Beşiktaş – Galatasaray 1:1 (0:0)

BJK İnönü Stadyumu, 32.145 Zuschauer (ausverkauft)
Türkcell Süperlig, 21.02.2010

Nur etwa drei Kilometer von Kasımpaşa entfernt liegt das Inönü-Stadion. Über den Taksim-Platz, wo sich die GS-Fans versammelten, ging’s zunächst ins Kazan Beer House. Dieses liegt inmitten des Stadtteils Beşiktaş und bildet das Epizentrum der Party vor dem Spiel. Dort traf ich mich mit Rasim und seinen Kumpels. Lautstark und feuchtfröhlich geht es dort zur Sache, doch viel Zeit blieb nicht. Die gesamte Meute, die sich in und um der Kneipe traf, machte sich gemeinsam auf den Marsch ins etwa 500 Meter entfernte Stadion.

Das Inönü ist ein klassisches Fußballstadion direkt neben dem Dolmabahçe-Palast gelegen, mit Blick auf Bosporus und Moschee – und gleichzeitig das einzige Stadion der Welt, das man von einem anderen Kontinent aus erblicken kann.  Das Polizeiaufgebot rund ums Stadion war erwartungsgemäß groß. Die paar tausend ‘ultrAslan’ aus dem nördlich angrenzenden Viertel Galatasaray wurden gut bewacht, sodass es zu keinerlei Zwischenfällen kam. Im Stadion ist größte Ultra-Gruppierung von Beşiktaş (Çarşı) auf der Kapalı-Tribüne an der Seitenlinie zuhause. Die meisten dort haben Jahreskarten, und die verfügbaren restlichen Tickets gingen offiziell für sage und schreibe 250 TL (rund 120 Euro) über den Tisch. Aber selbst für einen Platz auf der dreistöckigen Hintertortribüne ‘Yeni Açık’ schlug mit knapp 40 Euro zu Buche. Wir fanden im Mittelrang Platz und aufgrund der Enge fragte ich mich, ob da nicht viel mehr als 32.145 Leute im Stadion waren. Selbst die Ordner standen auf den Sitzen. Und obwohl es eigentlich keine Stehplätze gibt, sah man nur ein paar Leute auf der Haupttribüne sitzen.
******************************
## Aufgabenstellung
- 1) Welchen offiziellen Preis nennt der Bericht für die verfügbaren restlichen Tickets auf der Kapalı-Tribüne?
- 2) Zähle alle Geldbeträge auf, die im Bericht genannt werden.

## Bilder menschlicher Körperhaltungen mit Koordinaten
******************************
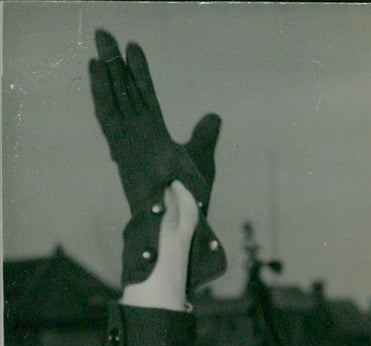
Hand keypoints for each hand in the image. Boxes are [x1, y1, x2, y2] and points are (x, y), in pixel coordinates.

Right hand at [89, 29, 225, 287]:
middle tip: (105, 34)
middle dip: (116, 63)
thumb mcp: (202, 160)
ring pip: (116, 96)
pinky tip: (94, 67)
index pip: (146, 98)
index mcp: (156, 138)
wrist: (181, 223)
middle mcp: (138, 137)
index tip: (133, 49)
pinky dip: (101, 90)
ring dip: (107, 68)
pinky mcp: (121, 148)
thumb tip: (213, 116)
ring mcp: (128, 141)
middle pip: (125, 91)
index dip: (140, 74)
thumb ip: (204, 137)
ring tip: (101, 40)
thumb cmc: (191, 202)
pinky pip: (108, 113)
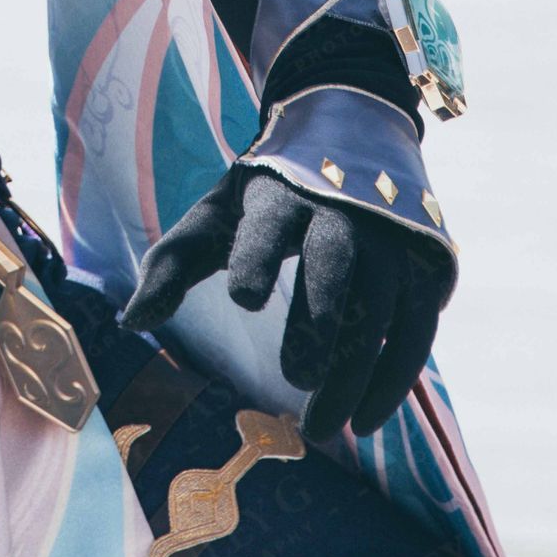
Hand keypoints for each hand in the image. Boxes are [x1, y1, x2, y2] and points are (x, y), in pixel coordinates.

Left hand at [119, 162, 452, 440]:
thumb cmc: (268, 192)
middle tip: (295, 380)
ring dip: (355, 373)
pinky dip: (396, 378)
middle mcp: (342, 210)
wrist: (352, 130)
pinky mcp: (426, 264)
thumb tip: (130, 323)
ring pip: (381, 307)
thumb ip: (173, 265)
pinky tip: (366, 420)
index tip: (242, 299)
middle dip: (316, 323)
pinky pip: (417, 328)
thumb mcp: (217, 212)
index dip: (255, 256)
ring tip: (320, 425)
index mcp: (279, 193)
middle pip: (332, 266)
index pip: (266, 224)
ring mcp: (391, 236)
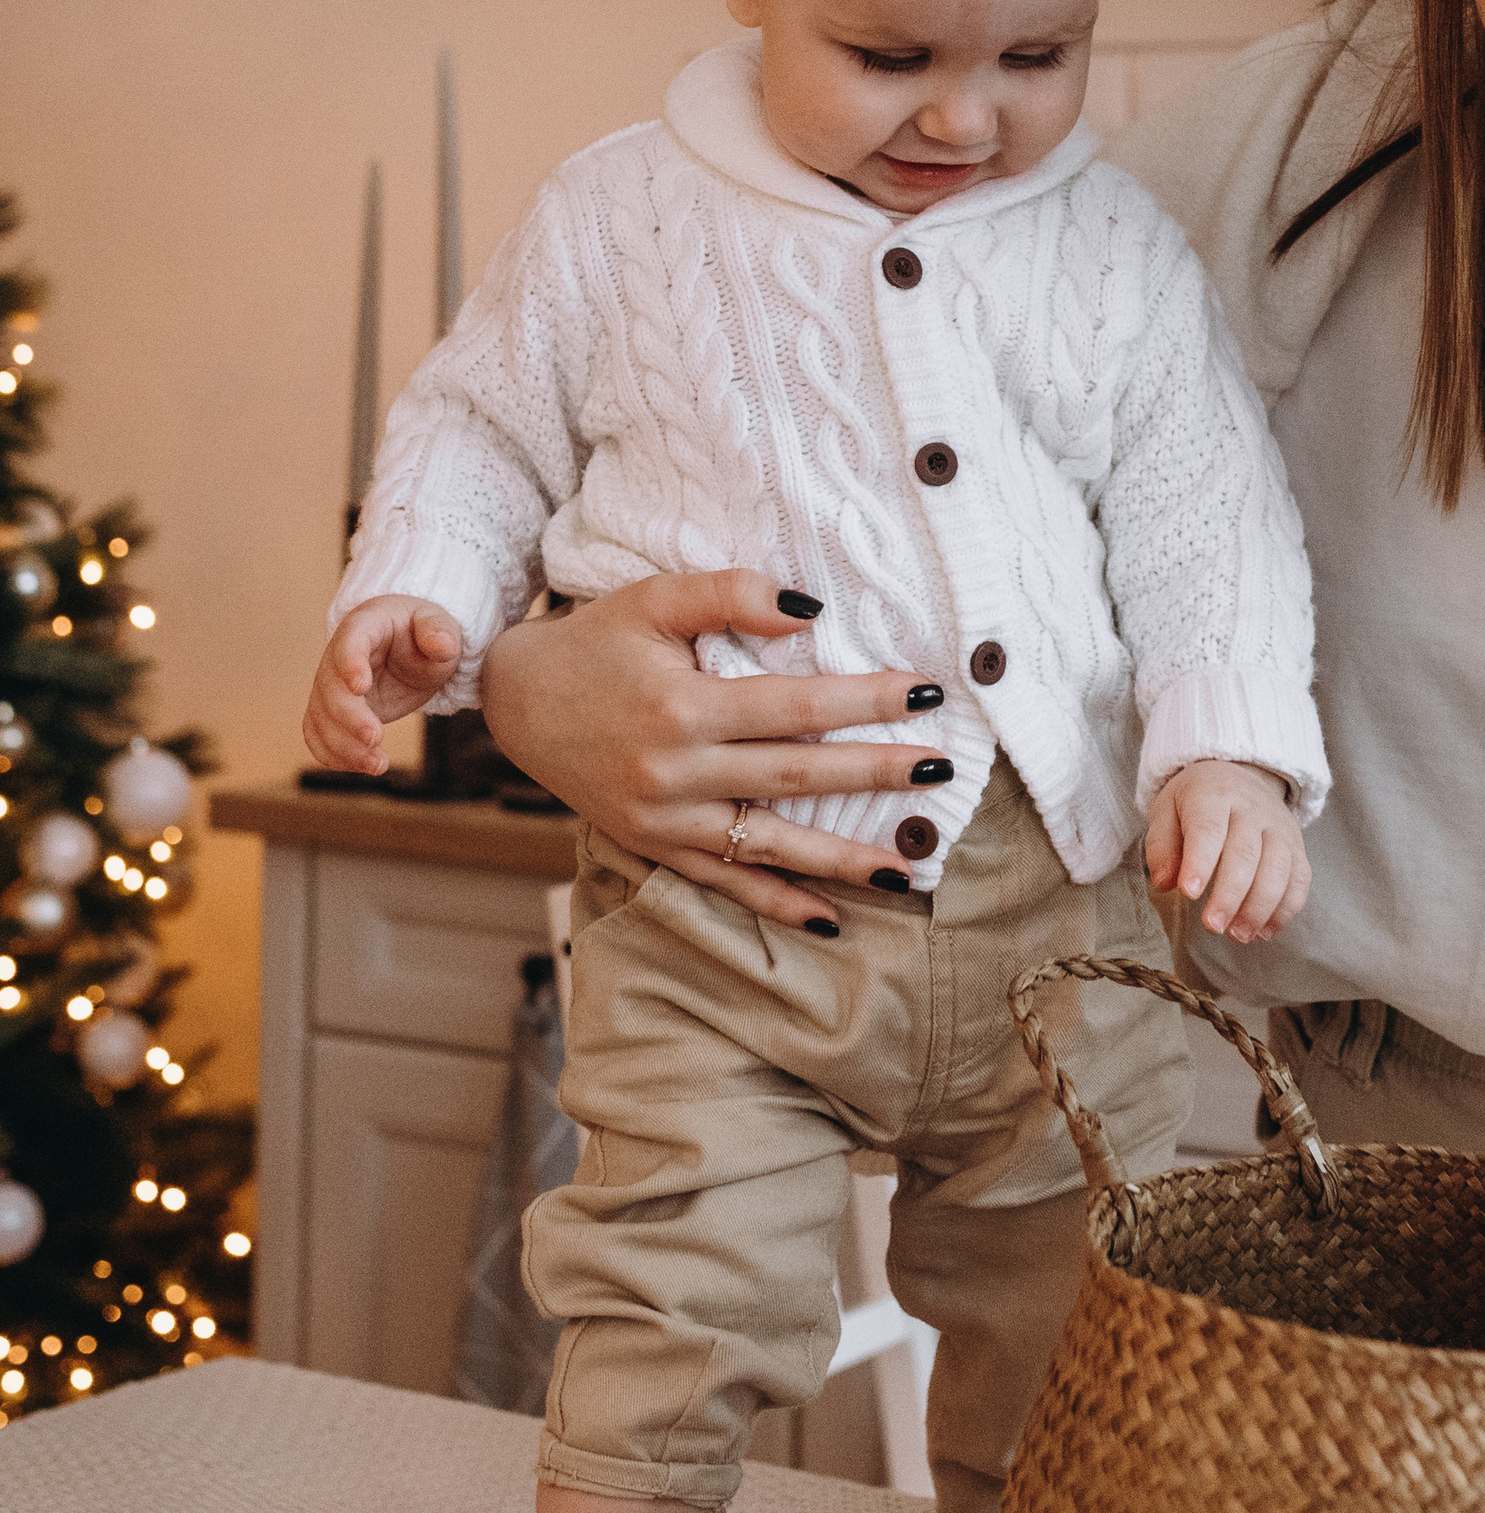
******************************
## Lösungen
- 1) 250 TL, also rund 120 Euro.

- 2) 250 TL, rund 120 Euro, knapp 40 Euro